====== RECORDS SUPPLIED

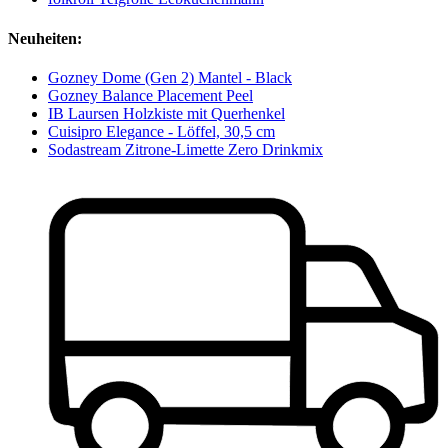
Neuheiten:
Gozney Dome (Gen 2) Mantel - Black
Gozney Balance Placement Peel
IB Laursen Holzkiste mit Querhenkel
Cuisipro Elegance - Löffel, 30,5 cm
Sodastream Zitrone-Limette Zero Drinkmix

============

From the preceding records, count the lines where "Gozney" occurs and reply with the number only.

2